You can place blame on many issues. The movie “A River Runs Through it” certainly gets plenty of blame. Climate change or Global Warming has heated things up. Annual forest fires are ravaging our watersheds. Management changes have altered future fishery and big game outcomes. Big Money and out of state greed is also taking a huge bite out of our Big Sky Country.

Private land buyers are targeting our wonderful open spaces. These deep pocketed, selfish land grabbers can afford to suck up property for their own wants and needs. Fences goes up, access goes down, and only the “Chosen Ones” get to experience what we all once enjoyed.

Back in the Day, you could knock on a rancher’s door and get access to hunt and fish. Good luck with gaining access today. These remote waters and woods are earmarked for just family, friends, and leasers. Money talks and everything else walks.

Another example of a lost fishery is underway. Willow Creek drains out of Harrison Reservoir, in SW Montana. This small creek flows through a narrow canyon. There are no trails, plenty of rattlesnakes, and great fishing. The private owners allowed access for decades. You simply had to make a reservation. It was such a treat to spend a few days on this uncrowded and beautiful water. As a Scoutmaster, I would take my Scouts to catch their Fly Fishing Merit Badge on this creek. A new private landowner has just purchased this property and shut it down. No more reservations, access, or public use. The new owner plans to allow Wounded Warriors to use the fishery. Good luck with that. The snakes and rough access will be an issue, but I guess the landowner will be able to declare some kind of tax benefit.

Our Blue-Ribbon Waters have been overfished, dewatered, and loved to death. Fishing access parking areas are overflowing. Out of staters flow into the rivers and rip lips with gusto. Guides make a few bucks giving away the keys to the fishing and hunting castle. Local fly shops, shuttle services, rentals, and guides are all a flutter with dollar signs in their eyes.

Native trout management wants to return fisheries to the way they used to be. “Wild trout” are being poisoned so that “Native”, less evolutionarily fit, cutthroats can be reintroduced. Stocking fish is now considered a sin even though many of prestigious fisheries are a result of stocked fish.

It is hard to watch our once great hunting and fishery opportunities dry up. Just a few decades ago, we still had wonderful public adventures for all. Then came the crowds. Huge campers and RV’s, vast acreages bought up and posted, National Parks are bumper to bumper, Montana has become Disneyland.

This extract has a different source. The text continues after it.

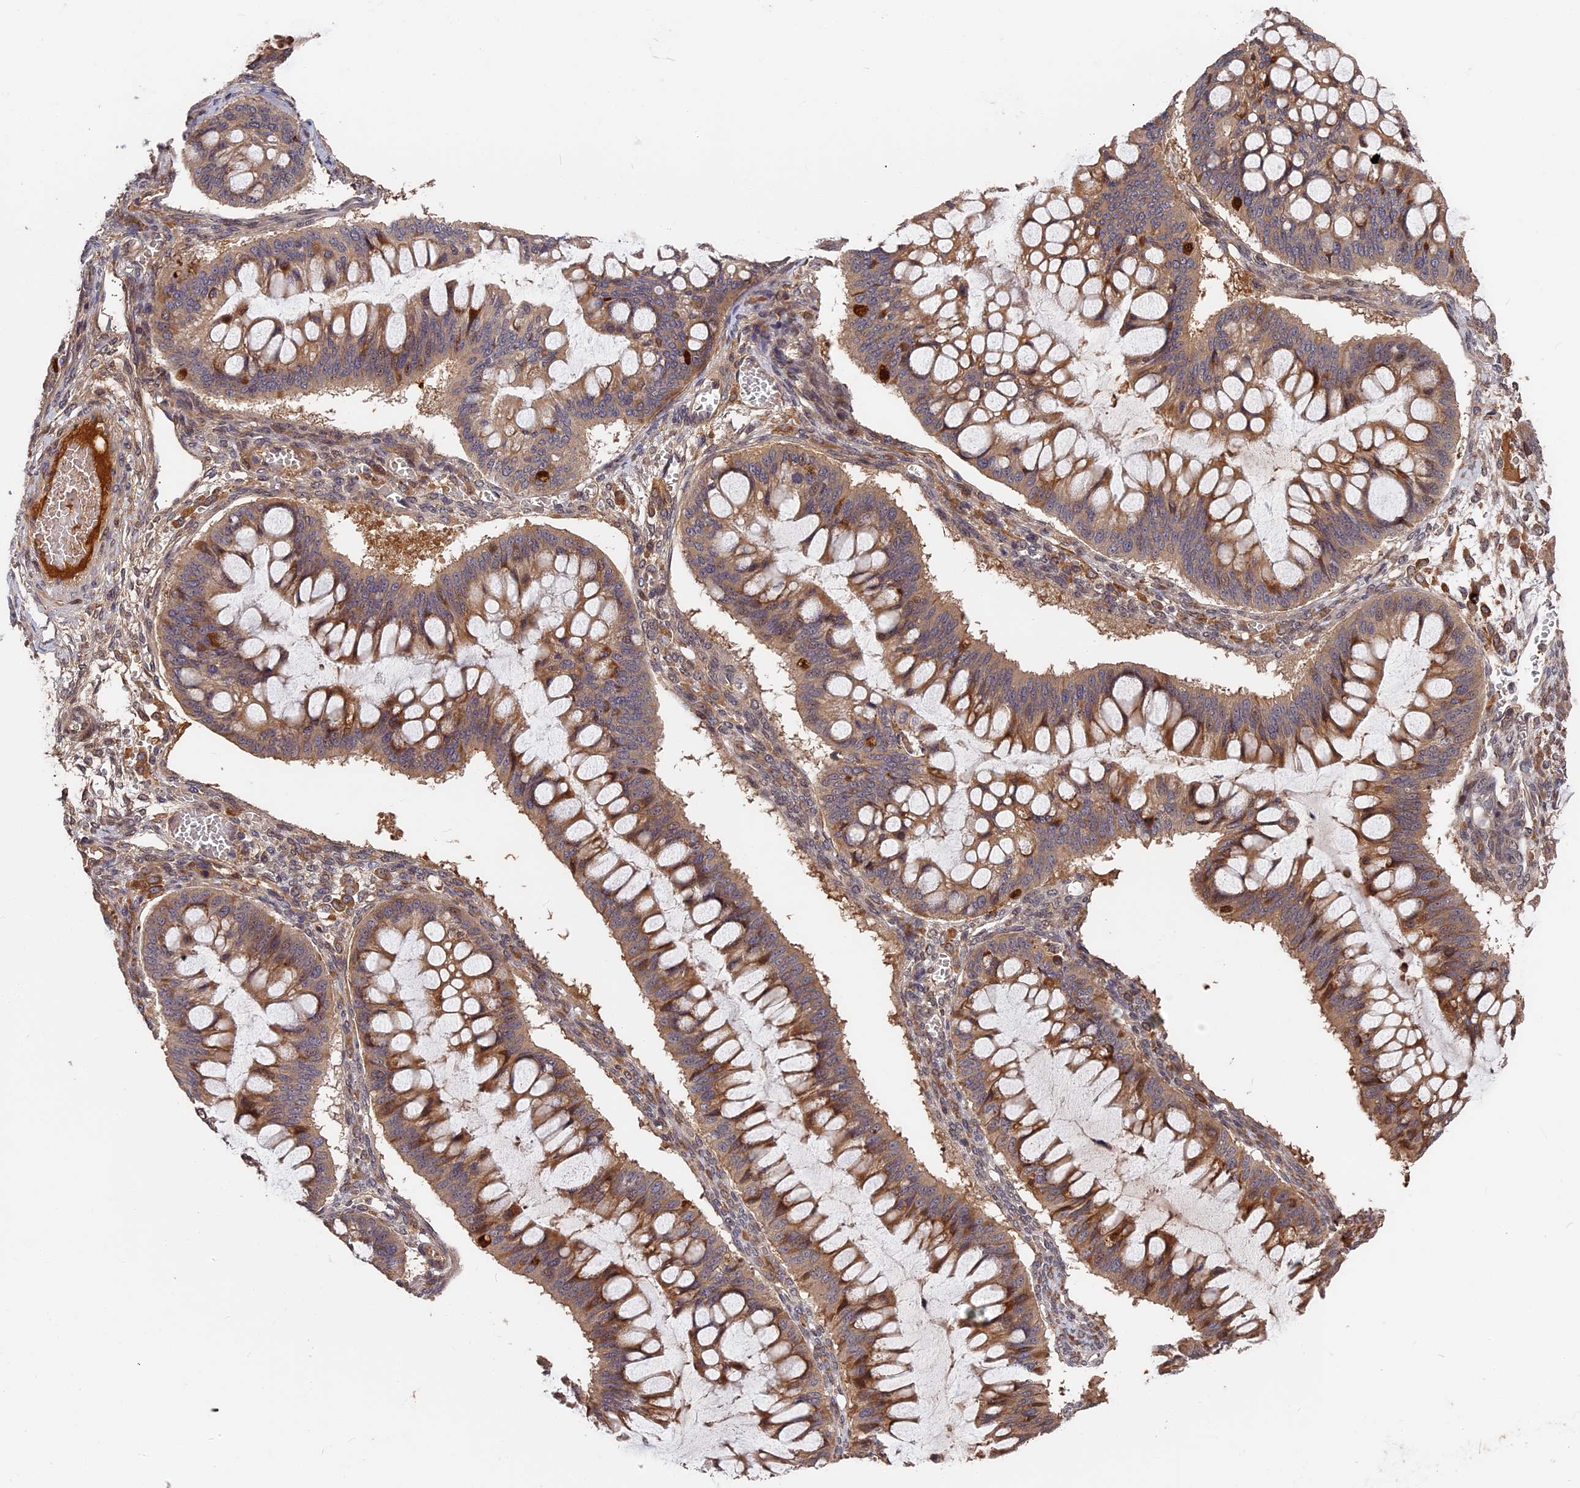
{"staining": {"intensity": "moderate", "quantity": ">75%", "location": "cytoplasmic/membranous"}, "tissue": "ovarian cancer", "cell_type": "Tumor cells", "image_type": "cancer", "snomed": [{"axis": "morphology", "description": "Cystadenocarcinoma, mucinous, NOS"}, {"axis": "topography", "description": "Ovary"}], "caption": "An IHC micrograph of neoplastic tissue is shown. Protein staining in brown shows moderate cytoplasmic/membranous positivity in ovarian mucinous cystadenocarcinoma within tumor cells.", "gene": "ITIH1", "patient": {"sex": "female", "age": 73}}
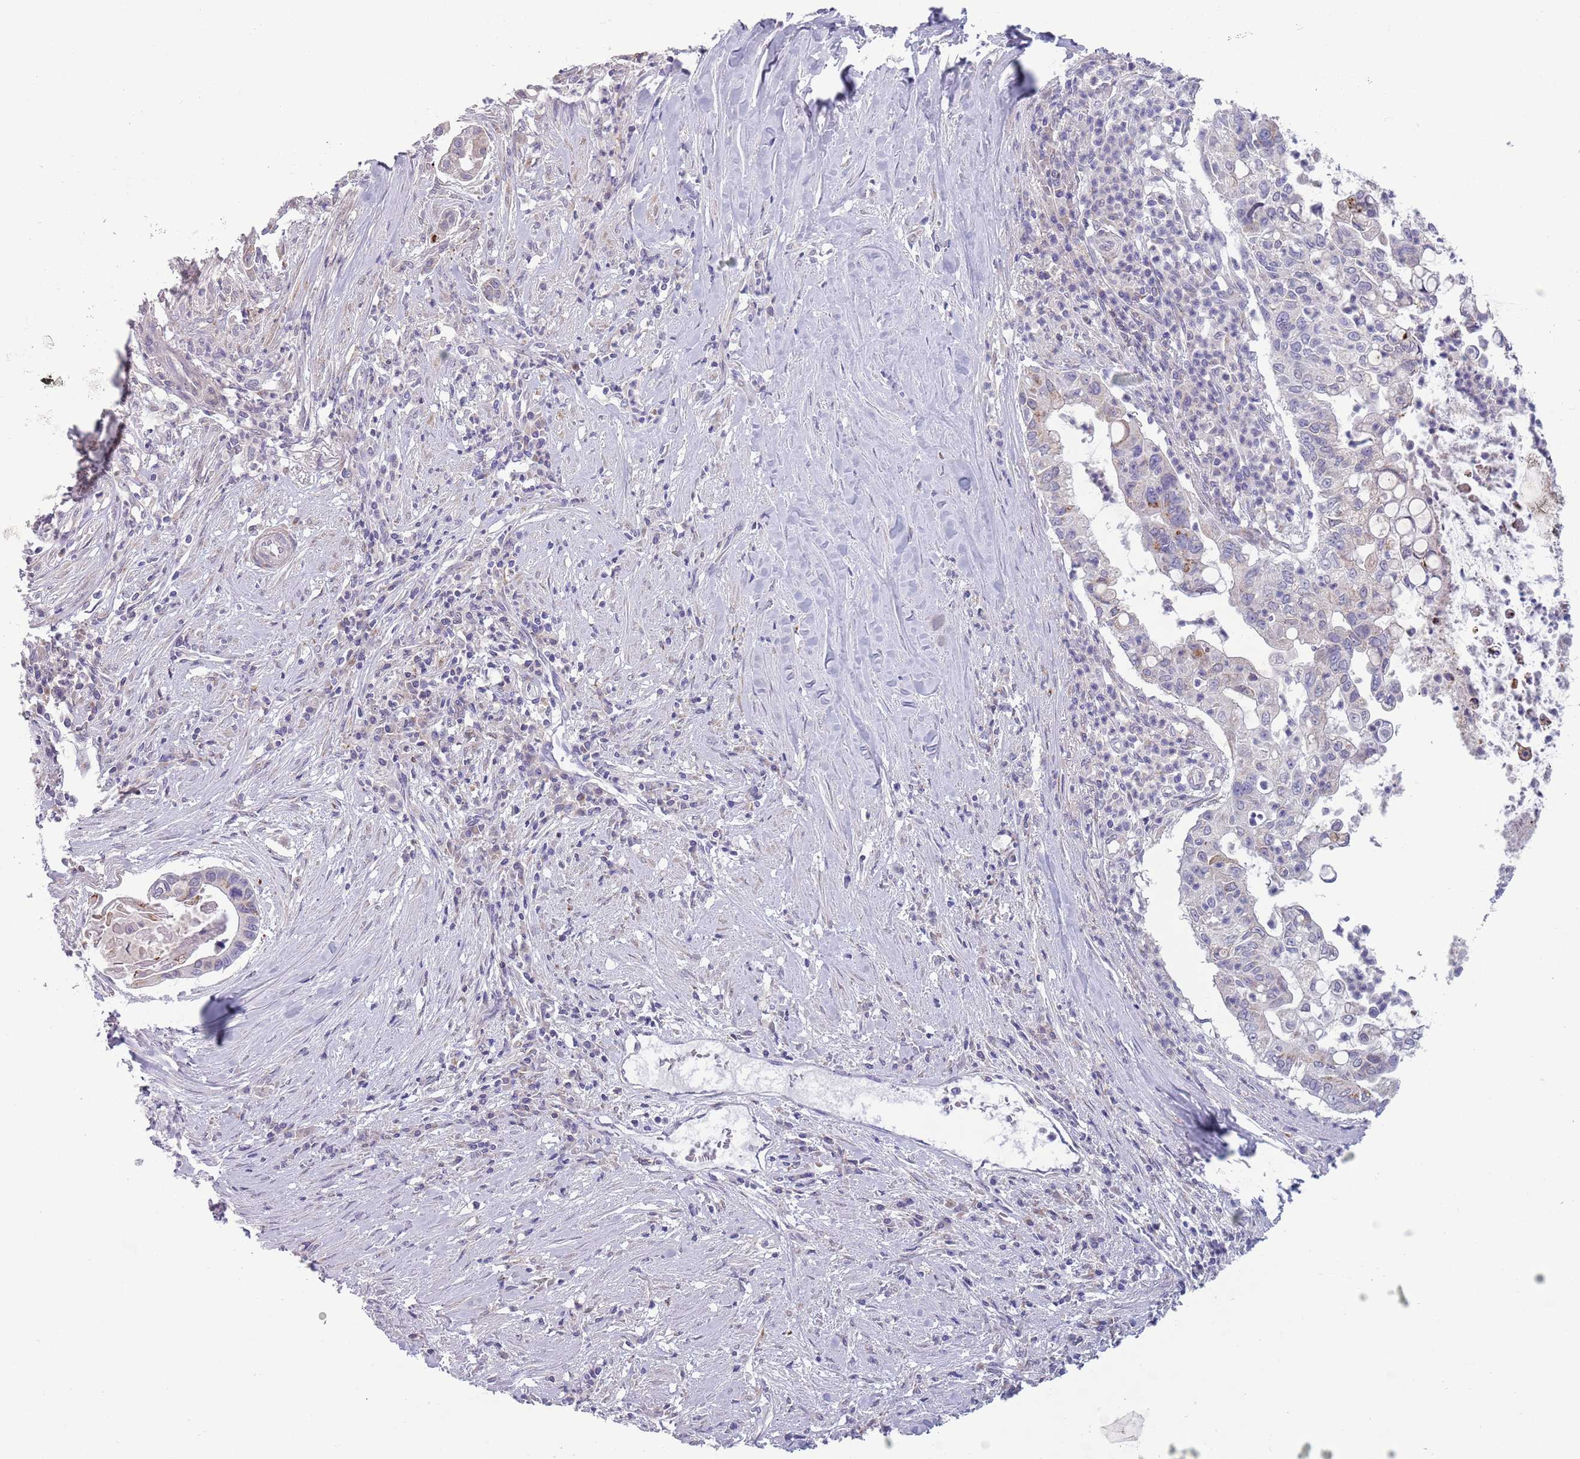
{"staining": {"intensity": "moderate", "quantity": "<25%", "location": "cytoplasmic/membranous"}, "tissue": "pancreatic cancer", "cell_type": "Tumor cells", "image_type": "cancer", "snomed": [{"axis": "morphology", "description": "Adenocarcinoma, NOS"}, {"axis": "topography", "description": "Pancreas"}], "caption": "Immunohistochemistry photomicrograph of neoplastic tissue: human adenocarcinoma (pancreatic) stained using immunohistochemistry reveals low levels of moderate protein expression localized specifically in the cytoplasmic/membranous of tumor cells, appearing as a cytoplasmic/membranous brown color.", "gene": "ACSBG1", "patient": {"sex": "male", "age": 73}}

You must pay to play. Those of us that have enjoyed a lifetime of the Last Best Place, are saddened by the wave of change.

For many of us, we will still find a few fish to catch and remember the good old days. I feel sorry for those in the future that will never see Montana the way we did as kids. A vast public playground where great hunting and fishing were taken for granted.

I wish that I was completely wrong. The wealthy folks closing off access will simply ignore us or put us down. More for them is great, less for us is better. Their future only requires a fat wallet. Our future is doomed to more regulations, private fencing, lost access, crowds, and competition.

If we want more public access, the public must speak up. Otherwise, the Last Best Place will just be another story about the Good Old Days.